> _YOUR GOAL_
Please give the number of lines in the entries below that hold "down", with no other words.

> _PROVIDED MATERIAL_
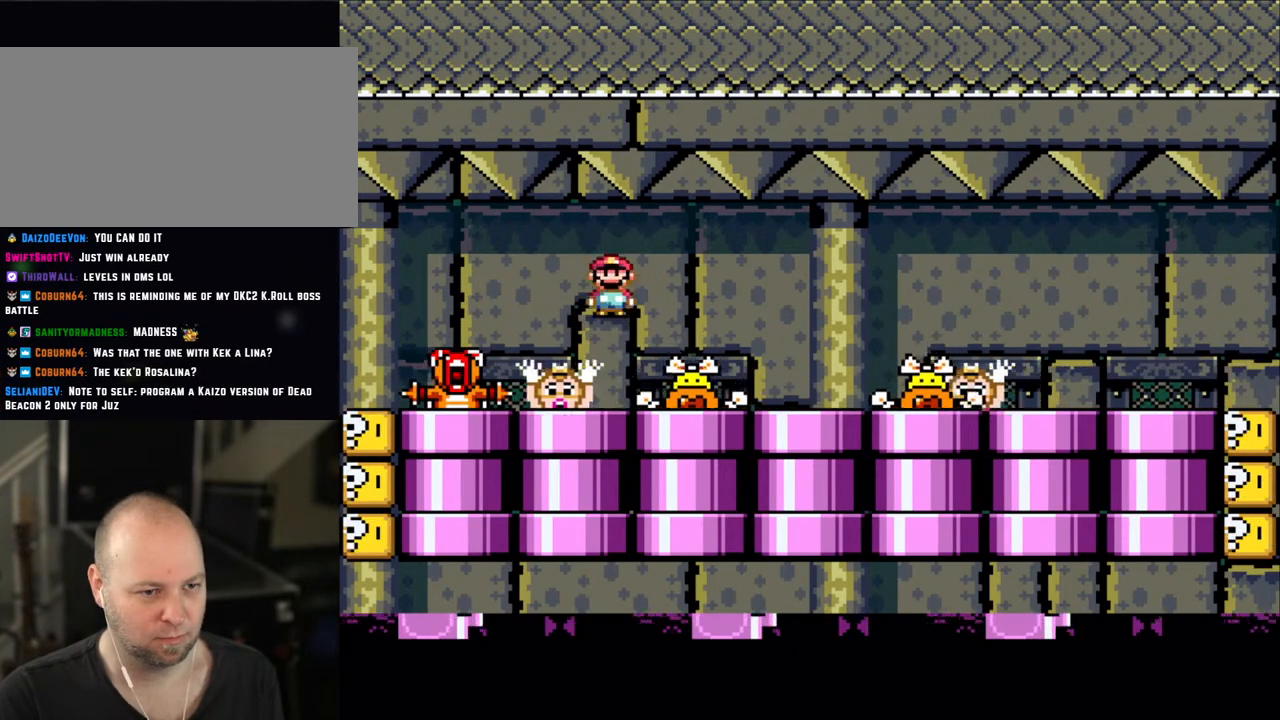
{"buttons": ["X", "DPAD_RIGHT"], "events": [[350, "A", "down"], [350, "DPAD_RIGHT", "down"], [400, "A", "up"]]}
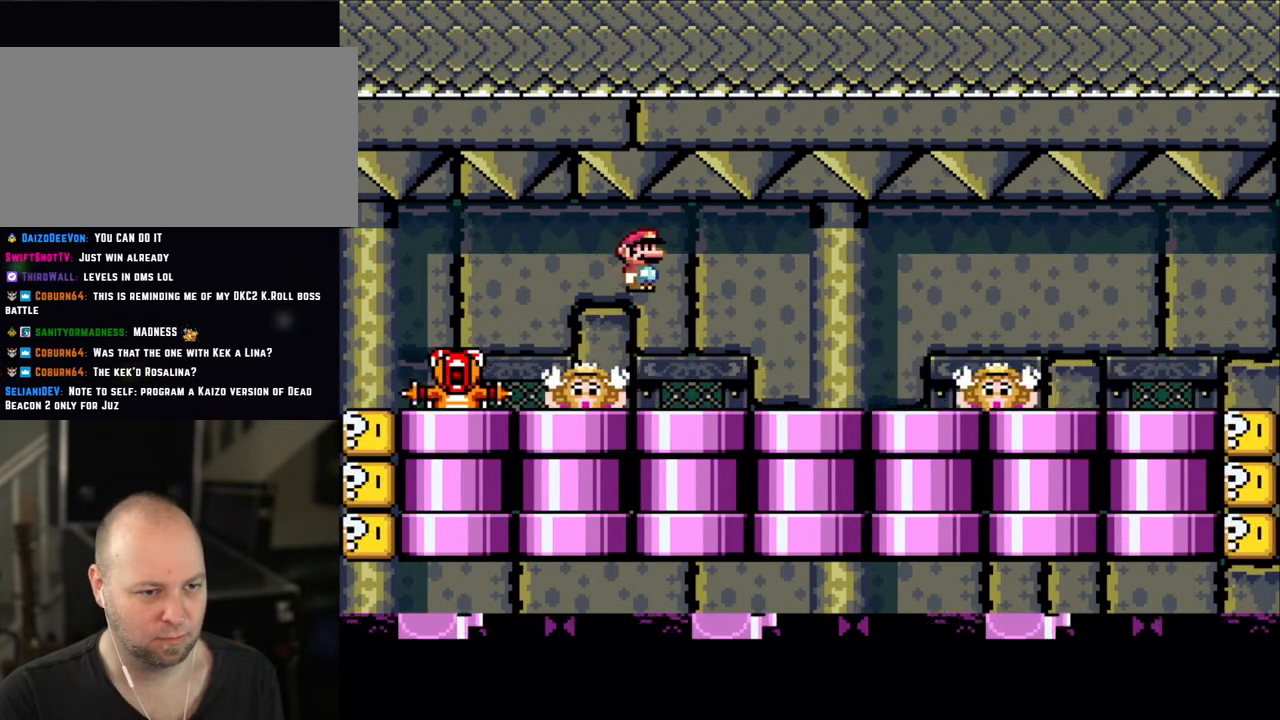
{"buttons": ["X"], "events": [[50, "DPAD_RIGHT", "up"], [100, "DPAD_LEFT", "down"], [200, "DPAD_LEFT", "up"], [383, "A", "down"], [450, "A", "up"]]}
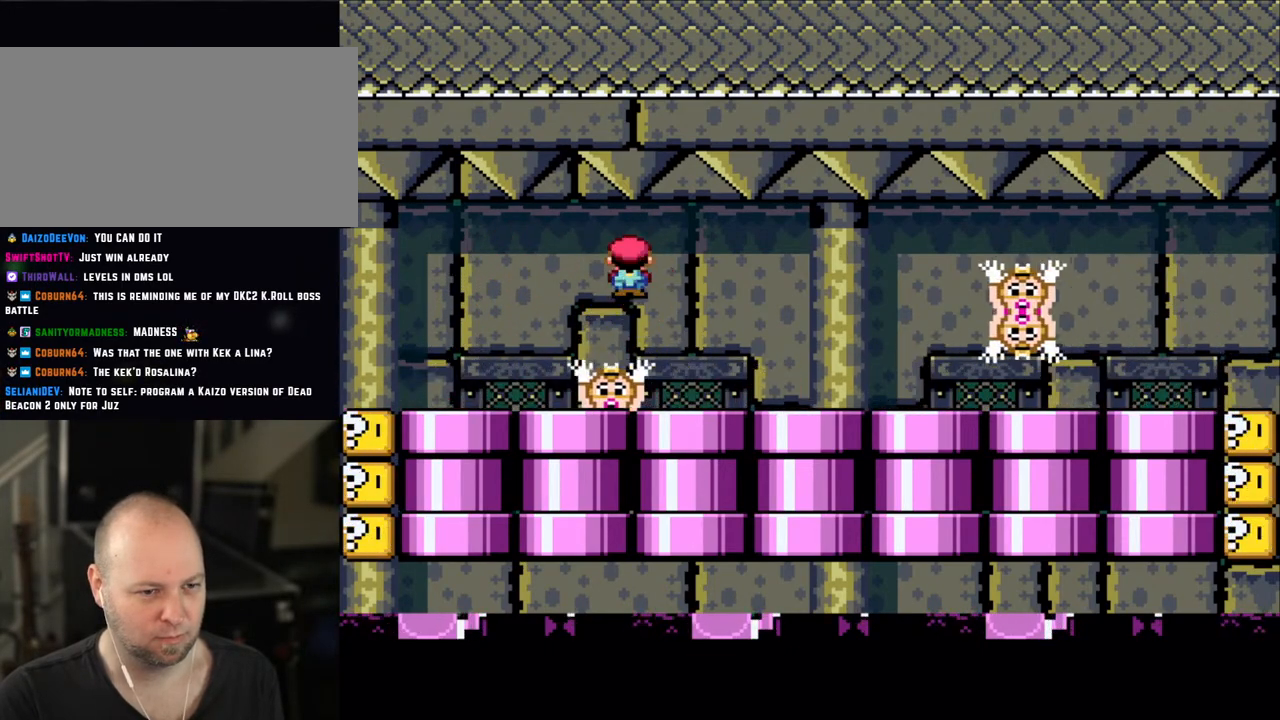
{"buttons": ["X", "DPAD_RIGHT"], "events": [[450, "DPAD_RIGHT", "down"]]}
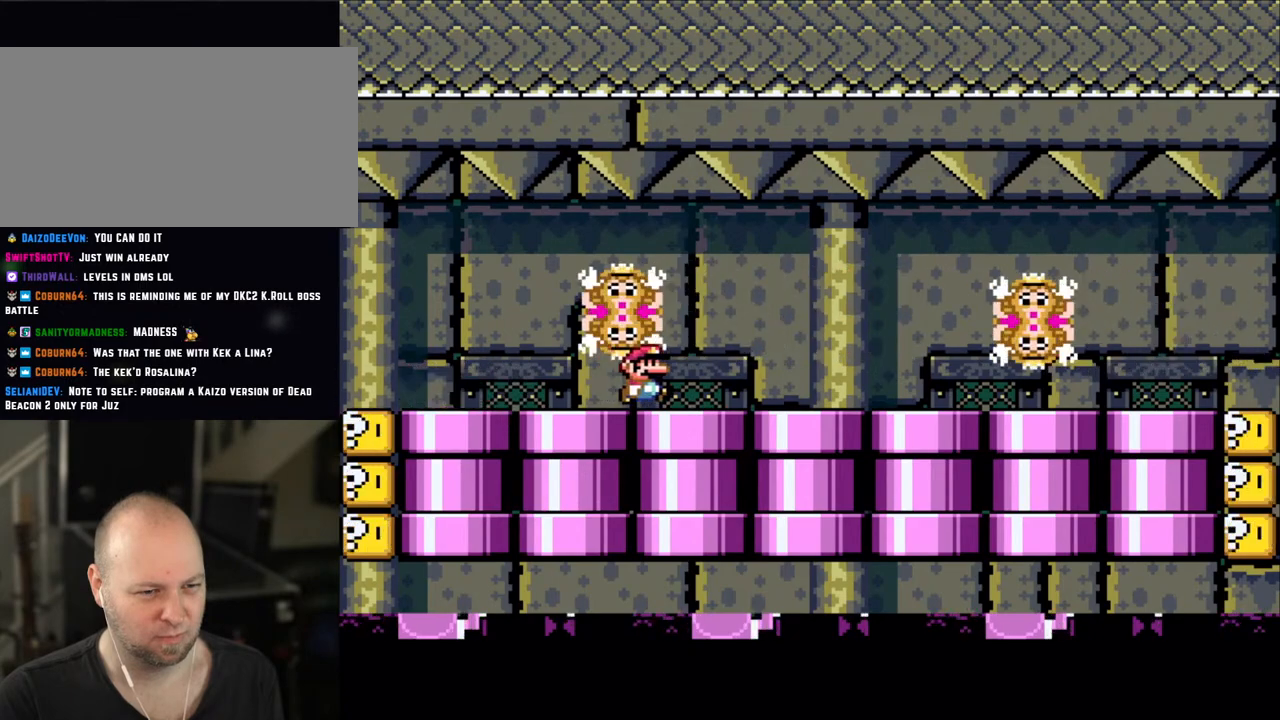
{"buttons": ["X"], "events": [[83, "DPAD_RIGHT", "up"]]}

* * *

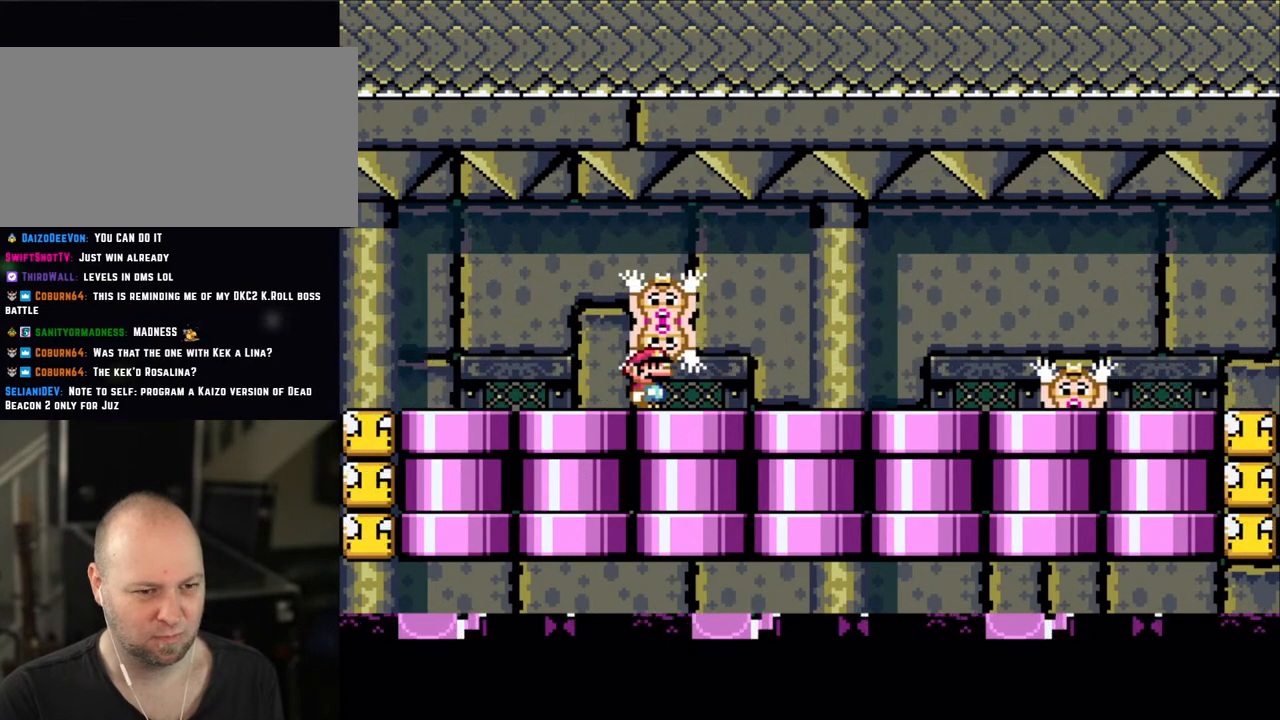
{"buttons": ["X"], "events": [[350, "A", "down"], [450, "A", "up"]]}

> _RESULT FOR THIS TASK_
4